Supplied passage:
▬▬▬▬▬▬

Implementing a Neural Network

from Stanford CS231n assignment 2

In this exercise we will develop a neural network with fully-connected layers to perform classification, and test it out on the CIFAR-10 dataset.


In [1]:
# A bit of setup
import numpy as np
import matplotlib.pyplot as plt

%matplotlib inline
plt.rcParams['figure.figsize'] = (10.0, 8.0) # set default size of plots
plt.rcParams['image.interpolation'] = 'nearest'
plt.rcParams['image.cmap'] = 'gray'

# for auto-reloading external modules
# see http://stackoverflow.com/questions/1907993/autoreload-of-modules-in-ipython
%load_ext autoreload
%autoreload 2

def rel_error(x, y):
  """ returns relative error """
  return np.max(np.abs(x - y) / (np.maximum(1e-8, np.abs(x) + np.abs(y))))

In [2]:
from itertools import product
import pickle

The neural network parameters will be stored in a dictionary (model below), where the keys are the parameter names and the values are numpy arrays. Below, we initialize toy data and a toy model that we will use to verify your implementations.

▬▬▬▬▬▬

Extracted records
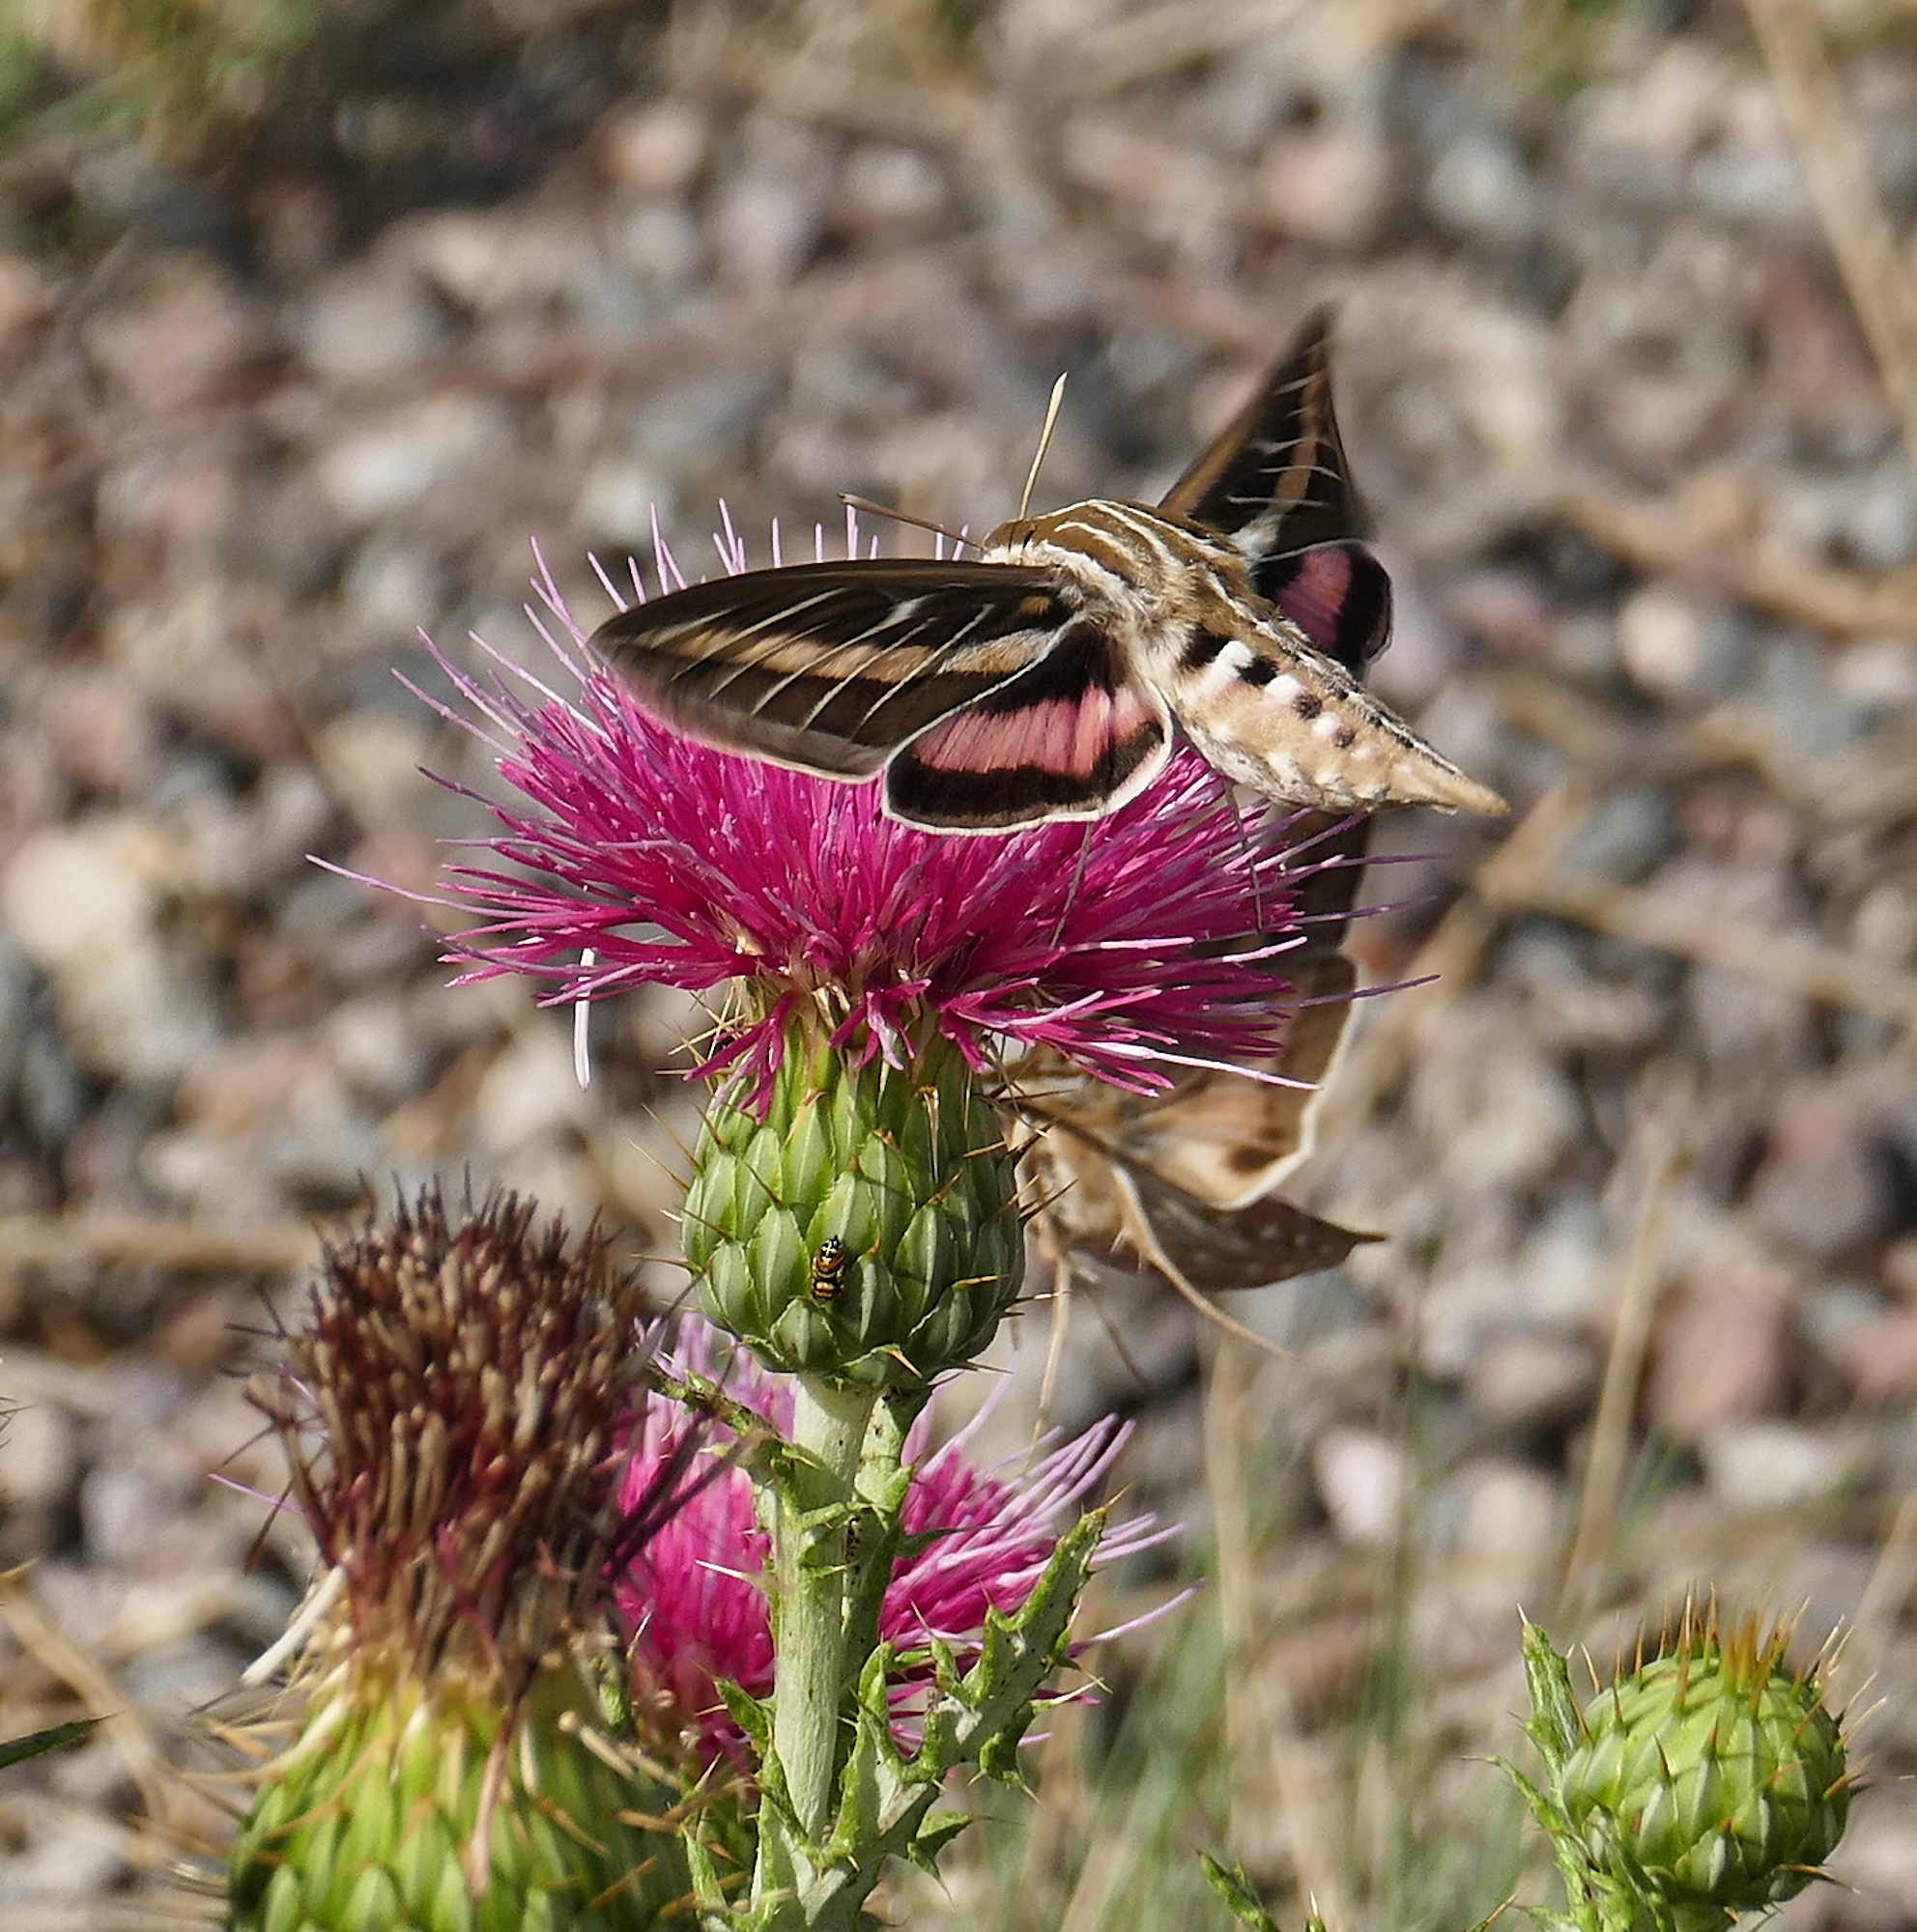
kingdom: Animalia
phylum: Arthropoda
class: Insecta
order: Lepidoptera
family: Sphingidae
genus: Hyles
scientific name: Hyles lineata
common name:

▬▬▬▬▬▬

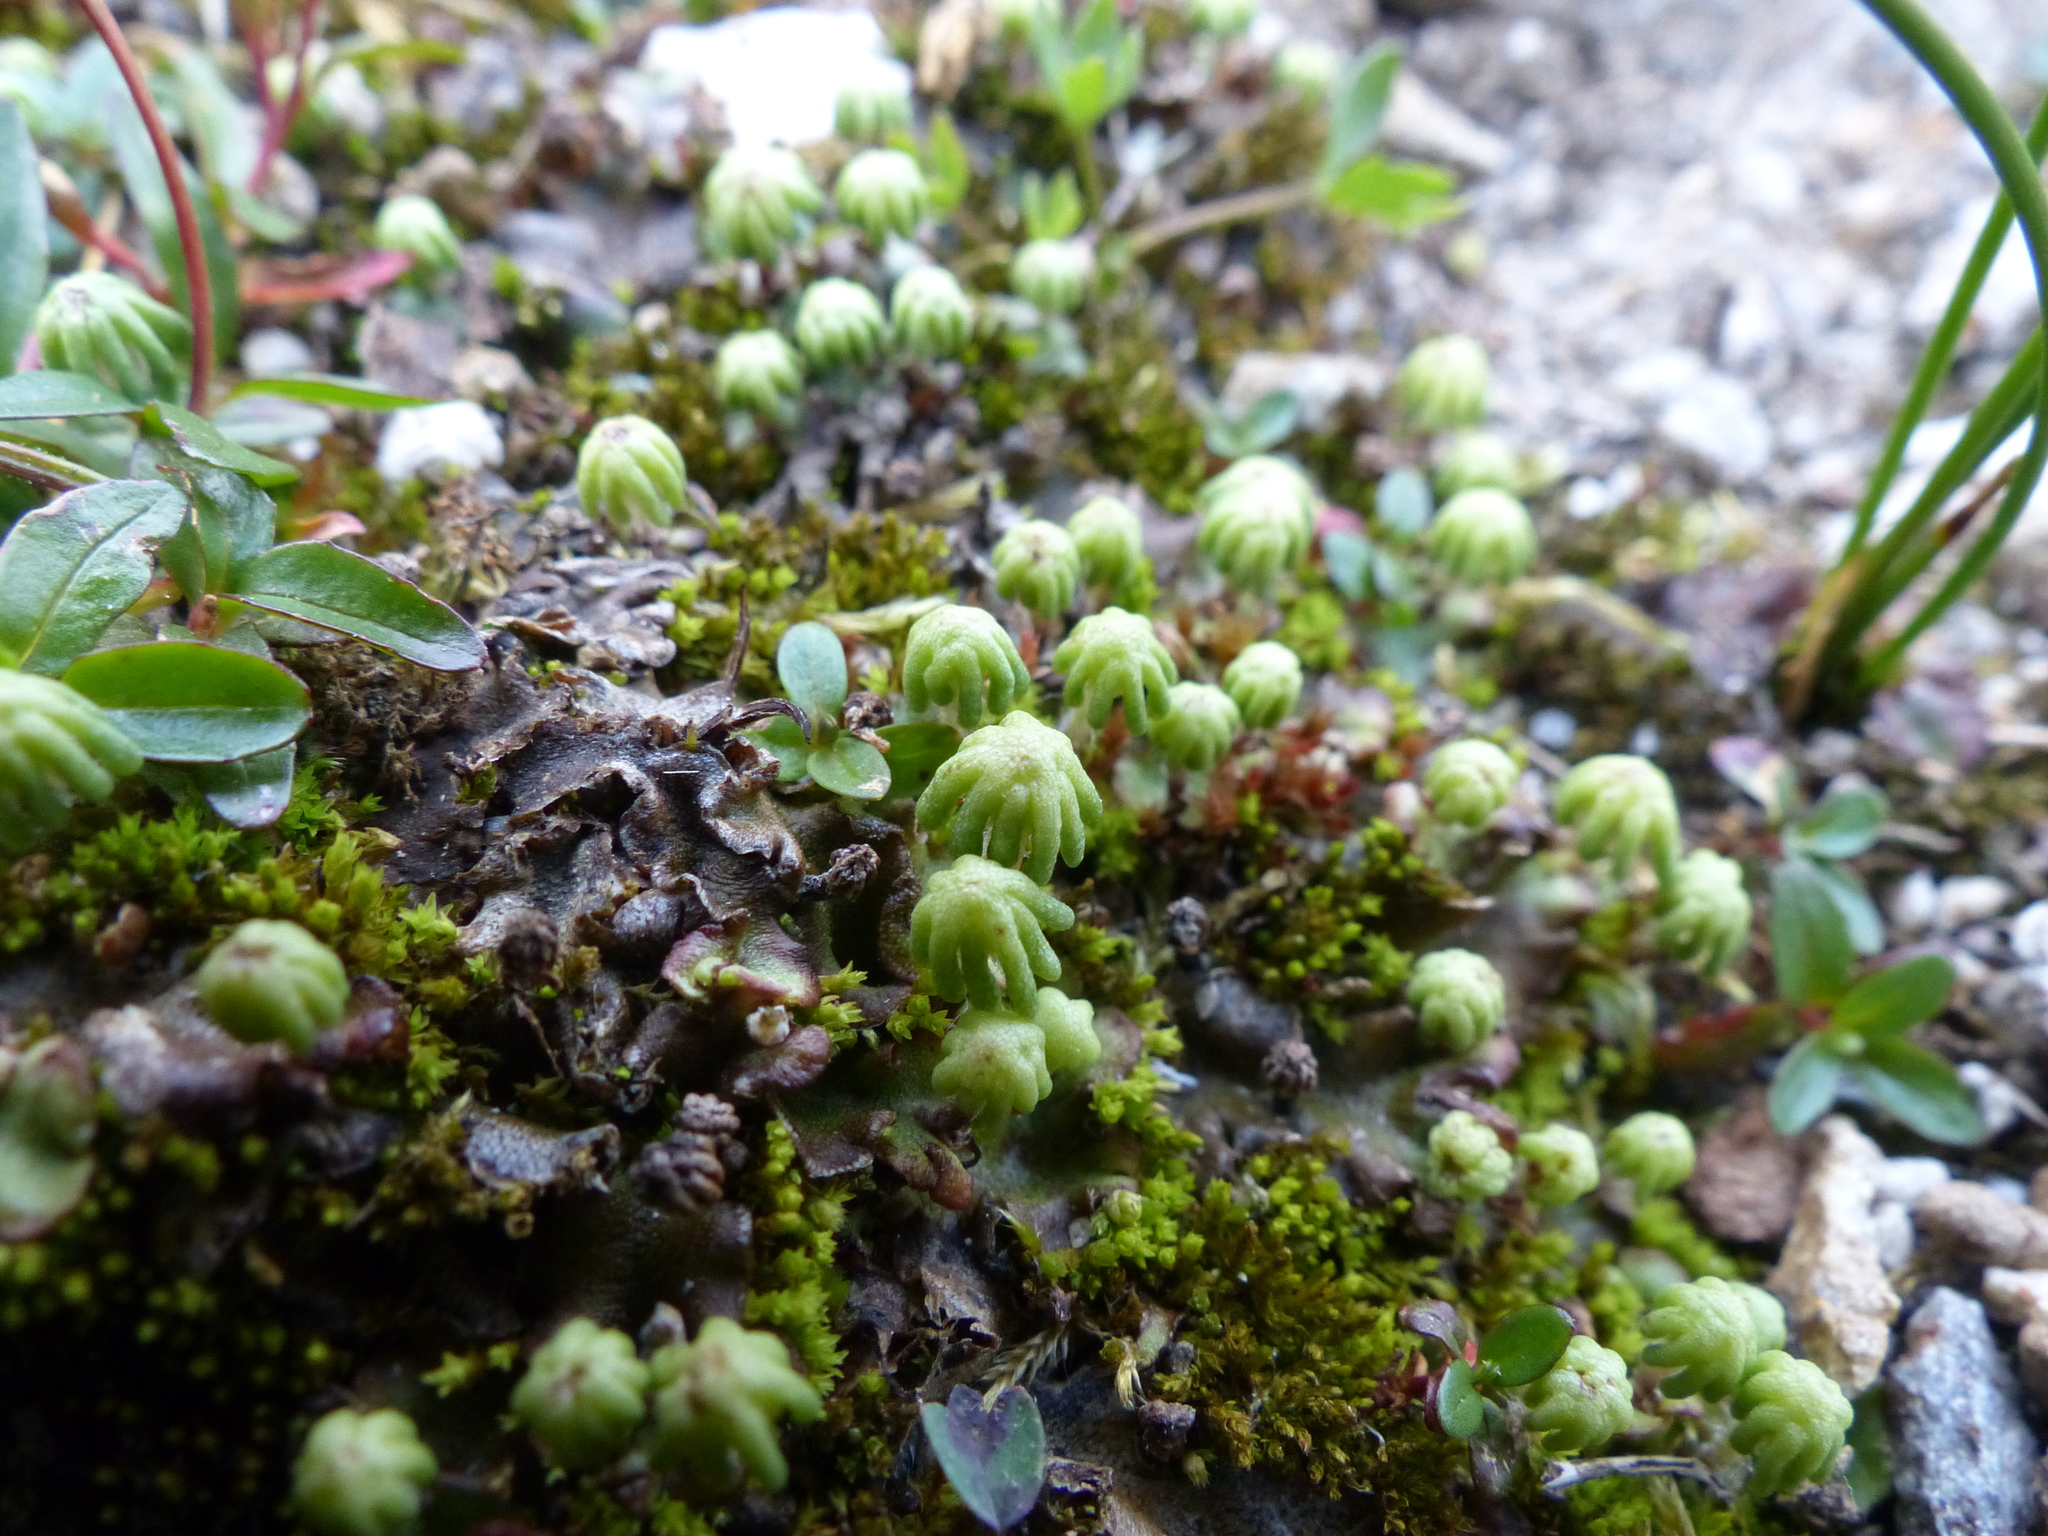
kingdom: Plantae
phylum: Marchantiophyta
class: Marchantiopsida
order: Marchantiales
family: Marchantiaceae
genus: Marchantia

▬▬▬▬▬▬

To do:
[1] For each statement below, answer yes or no according to the neural network notebook, and quote the exact words of the notebook that settle it.
(a) The network built in the exercise is tested on the CIFAR-10 dataset.
(b) The network parameters are kept in a list.
(c) The default color map for images is set to gray.
[2] Answer these questions from the neural network notebook.
(a) Which course assignment is the exercise taken from?
(b) What does the function rel_error return?
(c) In the parameter dictionary, what kind of object is each value?
[3] Pick up the neural network notebook after its last sentence and continue it.

Results for each task:
[1]
(a) Yes: "test it out on the CIFAR-10 dataset"
(b) No: "The neural network parameters will be stored in a dictionary (model below)"
(c) Yes: "plt.rcParams['image.cmap'] = 'gray'"

[2]
(a) Stanford CS231n assignment 2
(b) The relative error
(c) A numpy array

[3]
In [3]:
# Create some toy data to check your implementations
input_size = 4
hidden_size = 10
num_classes = 3
num_inputs = 5

def init_toy_model():
    model = {}
    model['W1'] = np.linspace(-0.2, 0.6, num=input_size*hidden_size).reshape(input_size, hidden_size)
    model['b1'] = np.linspace(-0.3, 0.7, num=hidden_size)
    model['W2'] = np.linspace(-0.4, 0.1, num=hidden_size*num_classes).reshape(hidden_size, num_classes)
    model['b2'] = np.linspace(-0.5, 0.9, num=num_classes)
    return model

def init_toy_data():
    X = np.linspace(-0.2, 0.5, num=num_inputs*input_size).reshape(num_inputs, input_size)
    y = np.array([0, 1, 2, 2, 1])
    return X, y

model = init_toy_model()
X, y = init_toy_data()

Forward pass: compute scores

Open the file cs231n/classifiers/neural_net.py and look at the function two_layer_net. This function is very similar to the loss functions you have written for the SVM and Softmax exercises: It takes the data and weights and computes the class scores, the loss, and the gradients on the parameters.

Implement the first part of the forward pass which uses the weights and biases to compute the scores for all inputs.


In [4]:
def two_layer_net(X, model, y=None, reg=0.0):
    """Compute the loss and gradients for a two layer fully connected NN.

    The net has an input dimension of D, a hidden layer dimension of H,
    and performs classification over C classes. We use a softmax loss function
    and L2 regularization the the weight matrices. The two layer net should
    use a ReLU nonlinearity after the first affine layer.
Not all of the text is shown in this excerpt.